As a further step, the Central Bank Council has therefore commissioned the development of a new tool with which the ECB intends to prevent bond yields from diverging in the future.

What this program might look like is still unclear.

Some observers had hoped for more far-reaching decisions from the special session.

As a first reaction, the euro depreciated slightly.

Unrest in the ECB

The convening of the approximately three-hour special meeting speaks for considerable unrest in the management of the ECB with a view to a possible new euro crisis.

In the past few weeks, the yield spreads between ten-year Italian and German government bonds had widened significantly;

eventually they reached around 2.4 percentage points.

This is above the long-term average of yield differences, but is not yet exceptional: In the euro crisis of 2012, this gap was much larger at more than 5 percentage points.

The European Central Bank sees sharply rising yield spreads as an obstacle to the proper implementation of its monetary policy, provided that the yield differences cannot be explained by economic data, but are caused by economically unfounded market speculation.
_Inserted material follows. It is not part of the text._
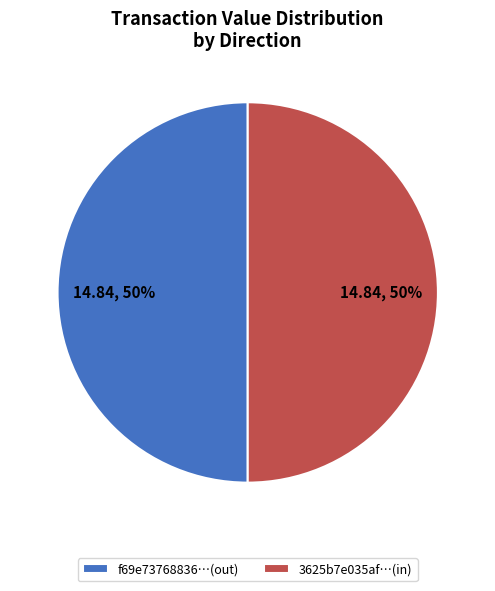

True or false: 3625b7e035af…(in) accounts for 43% of the total.

False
These impediments to monetary policy are known in the technical jargon as “market fragmentation”.

Just under a week ago, the ECB announced that it would end its net purchases of government bonds at the end of June and start raising interest rates by 0.25 percentage points in June, which should be followed by the next increase in interest rates in September.

Then the period of negative key interest rates that has lasted since 2014 should come to an end.

In view of the sharply rising inflation rate, the ECB feels compelled to “normalize” its monetary policy.

However, it is much slower than many other central banks when it comes to raising interest rates.

Bond yields are rising everywhere

The impromptu Federal Reserve Board meeting came hours before a meeting of the US Federal Reserve's Open Market Committee, which many observers are expecting to raise US interest rates by 0.75 percentage points.

In May, inflation was 8.6 percent in the United States and 8.1 percent in the euro zone.

With inflation rates rising, bond yields around the world have risen significantly without panicking other central banks.

For example, Australian and New Zealand ten-year government bonds are yielding around 4 percent, about the same as ten-year Italian government bonds.

Recently, even yields in Japan had risen, although the Bank of Japan has been trying to tightly control yields for years.

In many markets, sharp changes in bond prices have been accompanied by a drop in liquidity.

Again, this phenomenon is not limited to the eurozone.

"This is the return of the euro crisis"

Experts assess the situation in the euro zone differently.

The President of the Ifo Institute, Clemens Fuest, commented succinctly: "What is happening here is clear: this is the return of the euro crisis." For Holger Schmieding, chief economist at Berenberg, the situation is less clear.

"The ECB, including the national central banks, has bought up practically the entire net increase in public debt since 2015," wrote Schmieding immediately before the meeting.

“Government debt held by the central bank is not really market-relevant public debt, as central banks transfer part of their interest income from the bonds to finance ministers as a profit.